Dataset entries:
☆ ☆ ☆ ☆ ☆

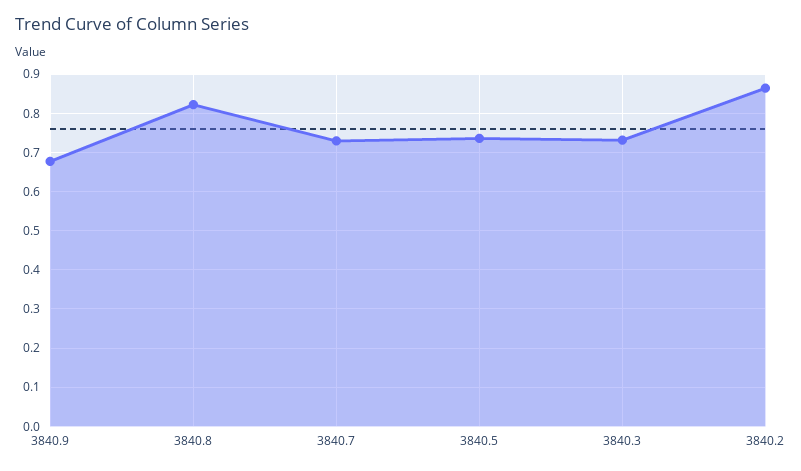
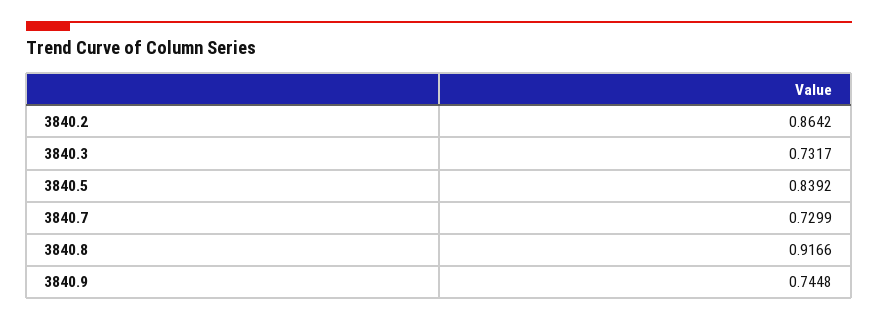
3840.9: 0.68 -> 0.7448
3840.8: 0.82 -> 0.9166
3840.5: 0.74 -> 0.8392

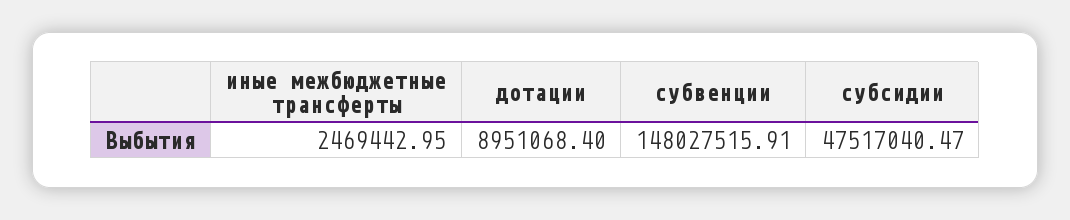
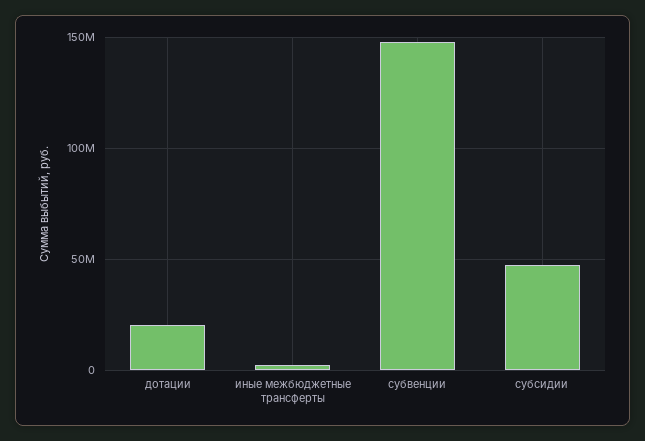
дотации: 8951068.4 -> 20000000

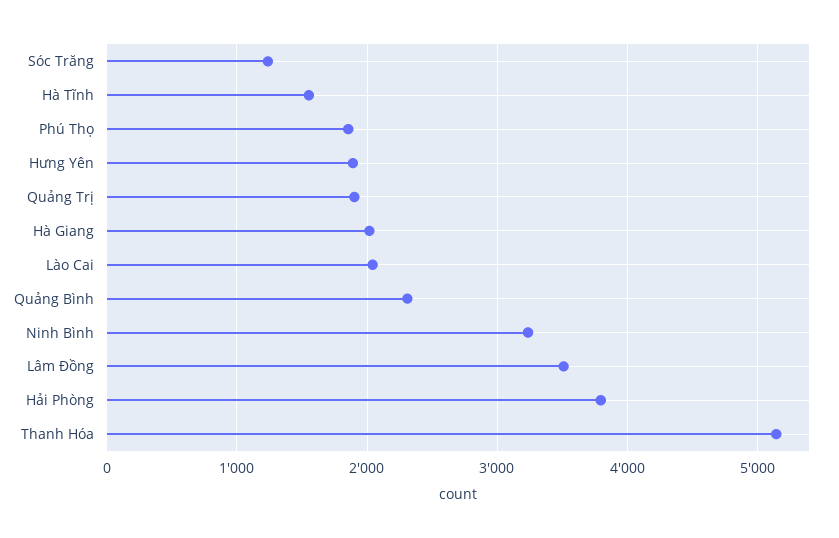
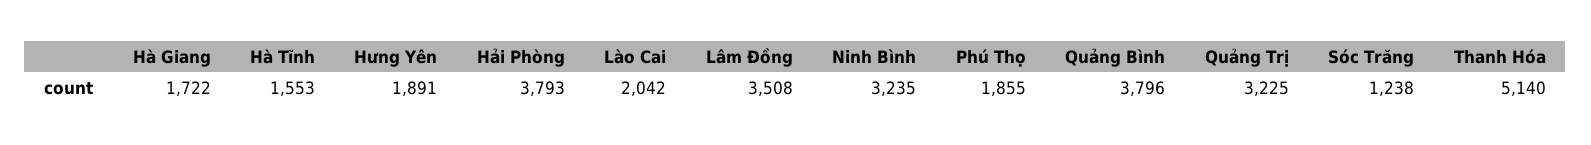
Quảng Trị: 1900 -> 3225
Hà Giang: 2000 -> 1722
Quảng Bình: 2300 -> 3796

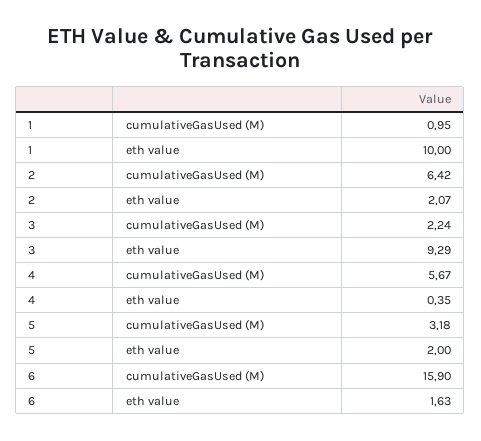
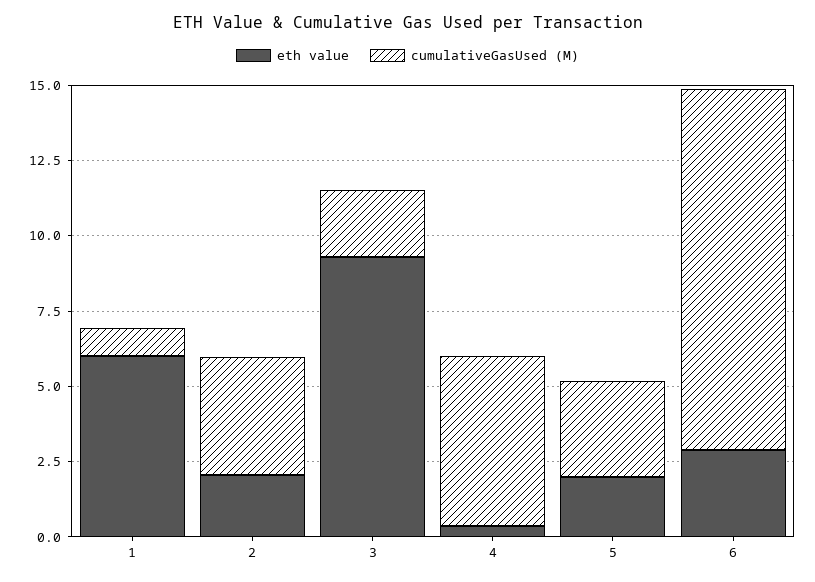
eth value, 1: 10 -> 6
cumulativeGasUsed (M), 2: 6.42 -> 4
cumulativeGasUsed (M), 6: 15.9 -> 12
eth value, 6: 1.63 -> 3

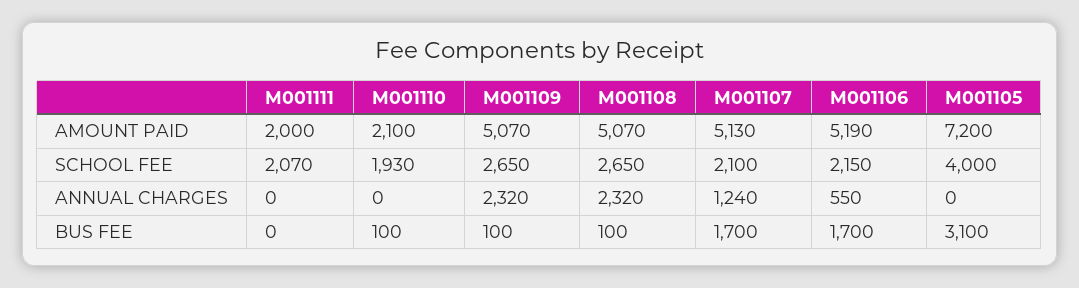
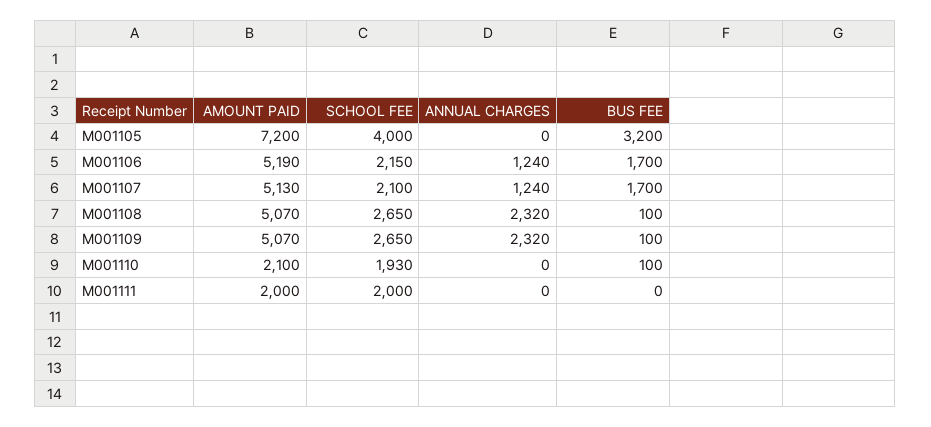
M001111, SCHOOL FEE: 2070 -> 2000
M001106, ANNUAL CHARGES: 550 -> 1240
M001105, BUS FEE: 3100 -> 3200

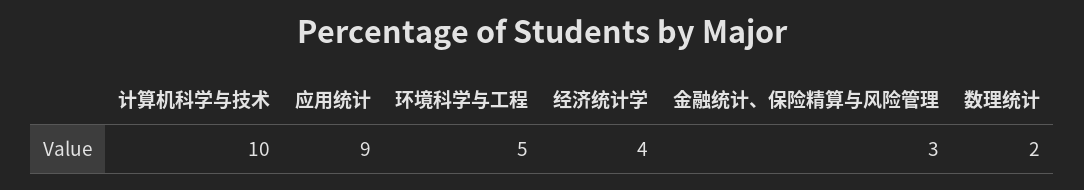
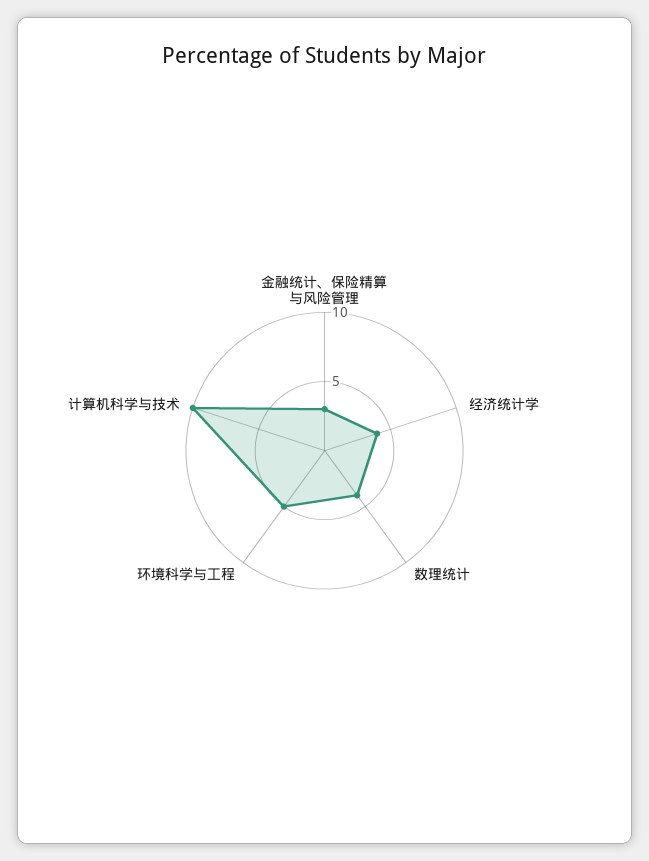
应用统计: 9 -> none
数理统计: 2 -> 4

☆ ☆ ☆ ☆ ☆

What is being asked -> Restate, word for word and without pictures, the lines from the line containing "M001111, SCHOOL FEE: 2070 -> 2000" to the last line of the records above.

Solved problem ->
M001111, SCHOOL FEE: 2070 -> 2000
M001106, ANNUAL CHARGES: 550 -> 1240
M001105, BUS FEE: 3100 -> 3200

应用统计: 9 -> none
数理统计: 2 -> 4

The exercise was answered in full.